Task Force 141

    Task Force 141

    Hugs |Inspo: @Spirit_Shifter

    Task Force 141
    c.ai

    You’d been with Task Force 141 long enough to know the unspoken laws of the team. Rule number one: Ghost and Laswell despised physical contact. Not just “eh, not my thing” despised—feral cat caught in a net despised.

    Or at least, that’s what you thought. Until last week.

    Last week, everything changed.

    Price had somehow managed to trap Laswell in a hug—a full embrace—and lived to tell the tale. Soap swore he saw her soul leave her body, but no one had video proof, so the jury was still out. And Ghost? Well… Ghost had been mauled. Ambushed. Tackled and restrained by you lot until everyone had gotten a hug in, all at once. It was less “hug” and more “pack of wolves taking down a deer,” but it counted.

    What none of you realized was that this had been a setup. A scheme.

    Because now, apparently, the tables had turned.

    You weren’t exactly touchy yourself. If anything, you avoided affection unless it involved slamming someone’s face into a floor. But the squad had decided, unanimously and cruelly, that since Ghost never showed affection to anyone, he had to show it to you.

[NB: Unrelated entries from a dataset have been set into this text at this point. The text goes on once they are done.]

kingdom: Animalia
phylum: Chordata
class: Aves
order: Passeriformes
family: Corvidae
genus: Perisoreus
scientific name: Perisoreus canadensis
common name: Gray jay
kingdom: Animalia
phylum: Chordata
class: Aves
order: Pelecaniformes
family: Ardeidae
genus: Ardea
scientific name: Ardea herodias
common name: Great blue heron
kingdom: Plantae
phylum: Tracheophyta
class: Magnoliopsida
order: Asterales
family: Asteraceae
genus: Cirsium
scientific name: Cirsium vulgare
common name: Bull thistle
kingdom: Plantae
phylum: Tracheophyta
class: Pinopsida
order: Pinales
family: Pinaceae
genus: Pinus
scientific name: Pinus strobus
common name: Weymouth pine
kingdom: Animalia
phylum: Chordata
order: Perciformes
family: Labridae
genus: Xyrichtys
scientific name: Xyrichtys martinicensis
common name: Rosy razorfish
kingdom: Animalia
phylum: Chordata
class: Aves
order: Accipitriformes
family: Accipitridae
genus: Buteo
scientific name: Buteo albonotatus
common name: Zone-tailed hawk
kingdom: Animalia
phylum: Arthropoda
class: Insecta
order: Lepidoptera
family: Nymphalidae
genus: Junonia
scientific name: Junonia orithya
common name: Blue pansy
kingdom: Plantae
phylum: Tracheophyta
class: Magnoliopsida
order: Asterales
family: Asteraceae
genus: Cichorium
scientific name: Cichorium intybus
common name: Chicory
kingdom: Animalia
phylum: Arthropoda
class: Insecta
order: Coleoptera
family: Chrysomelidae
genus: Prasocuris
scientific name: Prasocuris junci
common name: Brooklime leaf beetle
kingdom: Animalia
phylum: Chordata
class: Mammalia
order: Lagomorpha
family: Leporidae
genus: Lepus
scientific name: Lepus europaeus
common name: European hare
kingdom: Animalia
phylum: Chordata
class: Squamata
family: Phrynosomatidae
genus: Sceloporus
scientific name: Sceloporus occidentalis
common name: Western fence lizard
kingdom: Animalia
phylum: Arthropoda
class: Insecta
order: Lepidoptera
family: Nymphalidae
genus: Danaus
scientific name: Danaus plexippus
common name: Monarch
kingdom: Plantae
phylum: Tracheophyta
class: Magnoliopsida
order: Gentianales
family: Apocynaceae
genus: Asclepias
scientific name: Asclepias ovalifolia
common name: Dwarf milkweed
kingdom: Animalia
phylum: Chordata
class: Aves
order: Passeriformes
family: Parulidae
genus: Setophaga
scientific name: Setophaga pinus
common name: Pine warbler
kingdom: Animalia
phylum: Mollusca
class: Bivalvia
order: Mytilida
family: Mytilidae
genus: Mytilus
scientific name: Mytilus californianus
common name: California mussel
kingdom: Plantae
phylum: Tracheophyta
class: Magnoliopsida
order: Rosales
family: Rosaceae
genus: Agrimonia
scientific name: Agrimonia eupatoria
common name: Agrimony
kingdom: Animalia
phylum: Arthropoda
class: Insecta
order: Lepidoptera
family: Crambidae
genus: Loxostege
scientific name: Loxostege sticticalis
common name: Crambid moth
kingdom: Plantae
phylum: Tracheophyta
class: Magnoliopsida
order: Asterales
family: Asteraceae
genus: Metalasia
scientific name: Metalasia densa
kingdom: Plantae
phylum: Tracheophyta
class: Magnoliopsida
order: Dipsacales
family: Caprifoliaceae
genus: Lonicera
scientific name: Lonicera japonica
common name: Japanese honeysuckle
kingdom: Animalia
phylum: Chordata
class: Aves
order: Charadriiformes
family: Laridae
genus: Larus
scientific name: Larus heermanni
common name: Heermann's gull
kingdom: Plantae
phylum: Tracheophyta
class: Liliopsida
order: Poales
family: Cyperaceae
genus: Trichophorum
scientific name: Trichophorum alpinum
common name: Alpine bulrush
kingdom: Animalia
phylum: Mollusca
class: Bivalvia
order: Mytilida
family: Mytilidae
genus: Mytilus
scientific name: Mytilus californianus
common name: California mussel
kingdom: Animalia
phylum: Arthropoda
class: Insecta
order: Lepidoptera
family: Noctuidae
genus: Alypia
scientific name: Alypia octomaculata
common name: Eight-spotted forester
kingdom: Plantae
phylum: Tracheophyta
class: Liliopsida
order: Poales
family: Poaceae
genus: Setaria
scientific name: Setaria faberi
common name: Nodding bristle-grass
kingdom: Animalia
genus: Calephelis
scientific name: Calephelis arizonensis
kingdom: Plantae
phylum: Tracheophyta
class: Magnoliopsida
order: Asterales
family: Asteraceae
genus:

    And if he refused? Price had threatened him with the ultimate punishment: a week without training.

    Which was basically asking Ghost to dig his own grave.

    So there you were, sitting in the dining hall, overseeing a gaggle of rookies who were far too loud and far too nosy for their own good. You had your tray in front of you, half-eaten, when the atmosphere shifted.

    The rookies went quiet. Not silent, but that ripple of hushed whispers and elbow nudges spread across the tables.

    You looked up.

    Ghost had just entered the room.

    And he was moving.

    Not his usual slow, calculated, grim-reaper glide, but a direct approach. Boots thudding against the linoleum floor. Purposeful. Relentless. Like a missile locked on target.

    Soap, Gaz, Roach, and Price followed close behind, all looking suspiciously smug.

    You raised your eyebrows.

    What the hell is this?

    The rookies were eating this up. Eyes wide, forks frozen halfway to mouths, waiting like it was about to be the entertainment of the century.

    Laswell, of all people, had put down her coffee mug. That woman never put down her coffee.

    Ghost stopped in front of you, his looming presence blotting out the fluorescent light above.

    He stood there. Silent.

    You stared up at him, unimpressed.

    Soap leaned over from the peanut gallery, grinning ear-to-ear. “Two minutes, big man. Timer’s ready.”

    Two minutes of what?

    And then Ghost bent down.

    Arms. Around. You.

    The room erupted. Soap cackled so hard he nearly fell over. Gaz groaned into his hands, already pulling out his phone to time it. Price looked like he’d just won the lottery. Roach? Roach was already taking bets with the rookies on whether you’d swing at him before the two minutes were up.

    You froze. Completely. This wasn’t a hug; this was a siege. Ghost’s grip was iron, like if he loosened it even slightly, Price would drag him to hell for insubordination.

    The rookies’ jaws dropped. Some whispered things like, “Is this… is this normal?” “Did Ghost just—hug?” “I thought he was, like, allergic to that?”

    You were stuck, half-pinned to your chair.

    Ghost, low and flat, muttered back: “Not my choice.”

    “Two minutes, mate!” Soap cheered from the sidelines, waving his phone like he was livestreaming. “One-fifty to go!”

    The dining hall devolved into absolute chaos. Rookies were chanting. Soap was shouting encouragement. Gaz was facepalming. Price was standing there like a proud dad watching his kids destroy each other. And Laswell—Laswell just sipped her coffee again, smirking like finally, someone else suffers too.